Document layout analysis data:
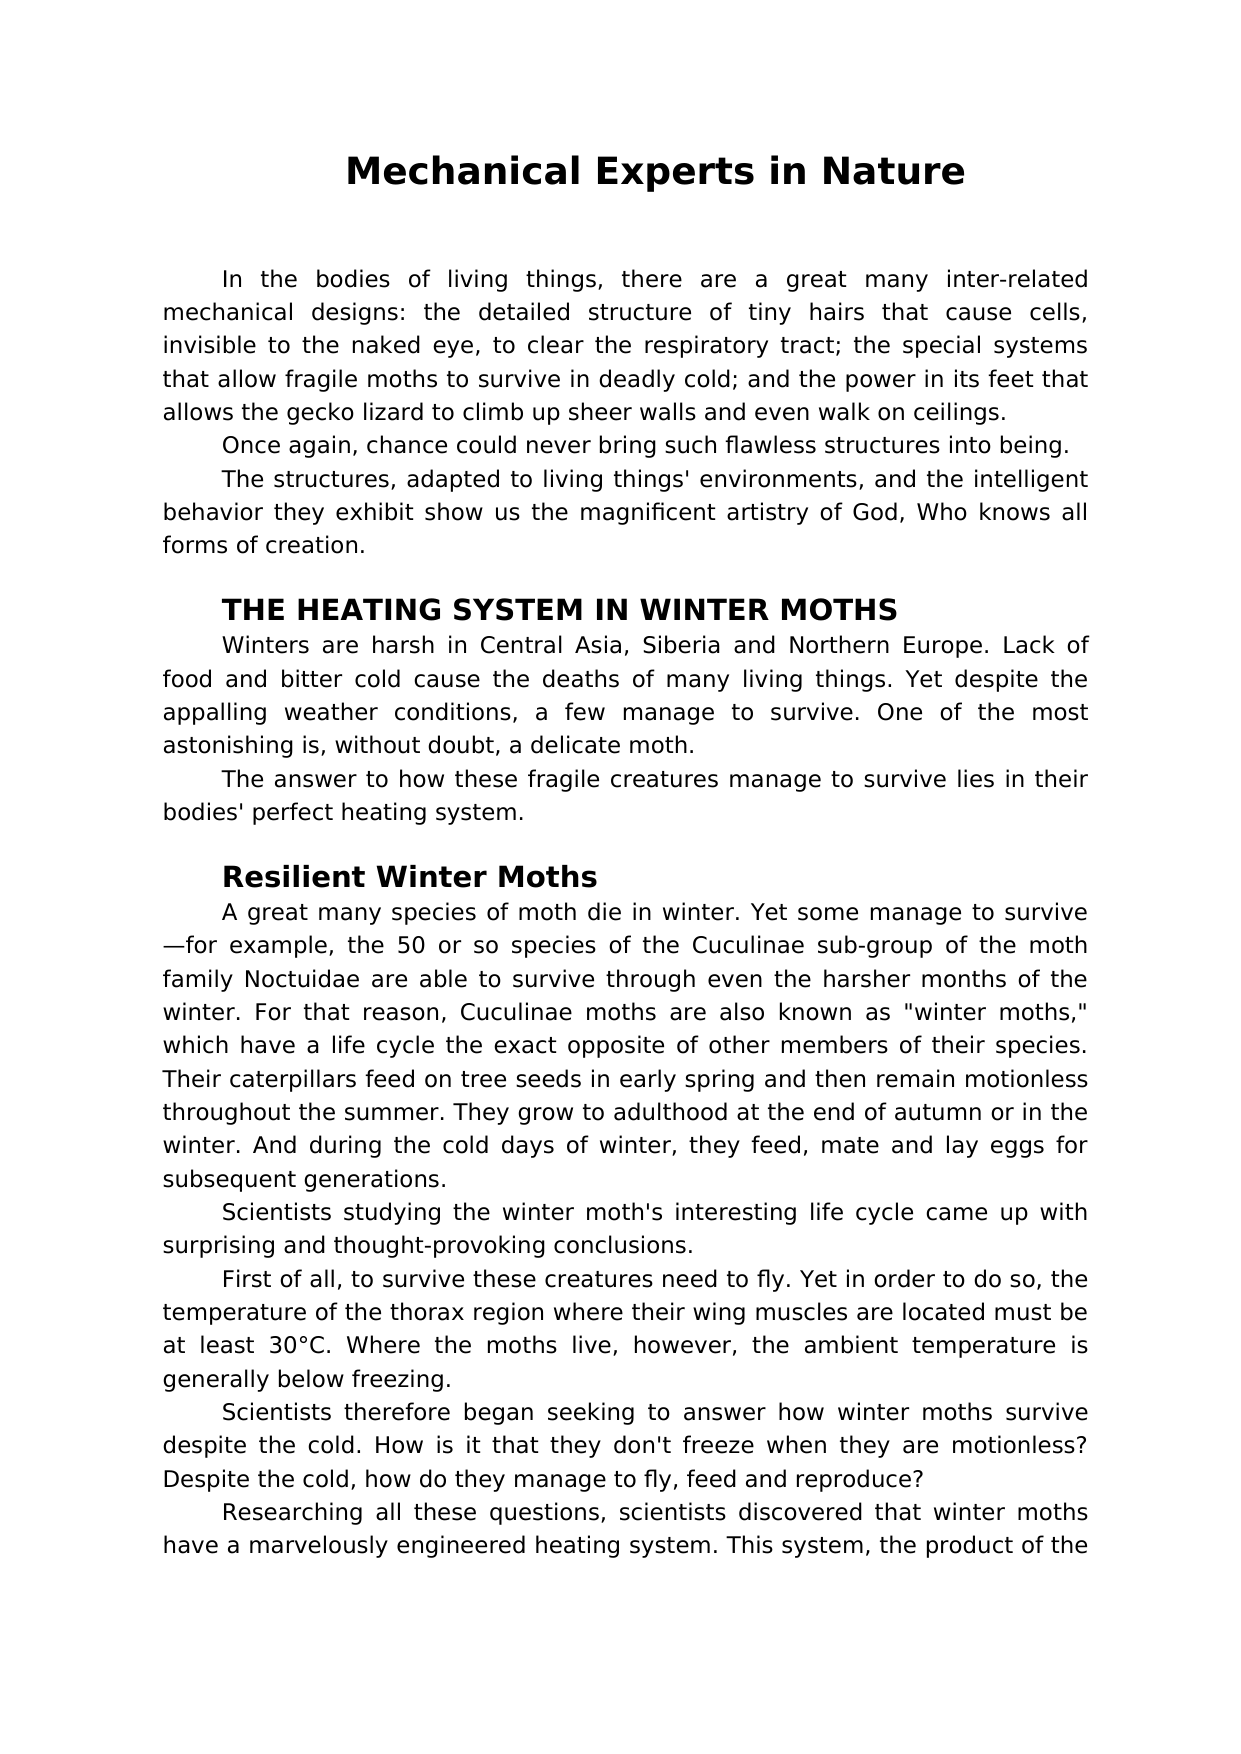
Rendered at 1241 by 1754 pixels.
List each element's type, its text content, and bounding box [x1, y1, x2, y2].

text Scientists studying the winter moth's interesting life cycle came up with surprising and thought-provoking conclusions. [162, 1194, 1090, 1260]
text Researching all these questions, scientists discovered that winter moths have a marvelously engineered heating system. This system, the product of the [162, 1494, 1090, 1560]
text Winters are harsh in Central Asia, Siberia and Northern Europe. Lack of food and bitter cold cause the deaths of many living things. Yet despite the appalling weather conditions, a few manage to survive. One of the most astonishing is, without doubt, a delicate moth. [162, 627, 1090, 760]
text First of all, to survive these creatures need to fly. Yet in order to do so, the temperature of the thorax region where their wing muscles are located must be at least 30°C. Where the moths live, however, the ambient temperature is generally below freezing. [162, 1260, 1090, 1394]
text A great many species of moth die in winter. Yet some manage to survive —for example, the 50 or so species of the Cuculinae sub-group of the moth family Noctuidae are able to survive through even the harsher months of the winter. For that reason, Cuculinae moths are also known as "winter moths," which have a life cycle the exact opposite of other members of their species. Their caterpillars feed on tree seeds in early spring and then remain motionless throughout the summer. They grow to adulthood at the end of autumn or in the winter. And during the cold days of winter, they feed, mate and lay eggs for subsequent generations. [162, 894, 1090, 1194]
text Resilient Winter Moths [162, 860, 1090, 894]
text In the bodies of living things, there are a great many inter-related mechanical designs: the detailed structure of tiny hairs that cause cells, invisible to the naked eye, to clear the respiratory tract; the special systems that allow fragile moths to survive in deadly cold; and the power in its feet that allows the gecko lizard to climb up sheer walls and even walk on ceilings. [162, 260, 1090, 427]
text Mechanical Experts in Nature [162, 150, 1090, 194]
text The structures, adapted to living things' environments, and the intelligent behavior they exhibit show us the magnificent artistry of God, Who knows all forms of creation. [162, 460, 1090, 560]
text Scientists therefore began seeking to answer how winter moths survive despite the cold. How is it that they don't freeze when they are motionless? Despite the cold, how do they manage to fly, feed and reproduce? [162, 1394, 1090, 1494]
text Once again, chance could never bring such flawless structures into being. [162, 427, 1090, 460]
text THE HEATING SYSTEM IN WINTER MOTHS [162, 594, 1090, 627]
text The answer to how these fragile creatures manage to survive lies in their bodies' perfect heating system. [162, 760, 1090, 827]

### EXERCISE:
The records are given above. Copy each line in them that holds "structures".

### SOLUTION FOR THIS TASK:
text The structures, adapted to living things' environments, and the intelligent behavior they exhibit show us the magnificent artistry of God, Who knows all forms of creation. [162, 460, 1090, 560]
text Once again, chance could never bring such flawless structures into being. [162, 427, 1090, 460]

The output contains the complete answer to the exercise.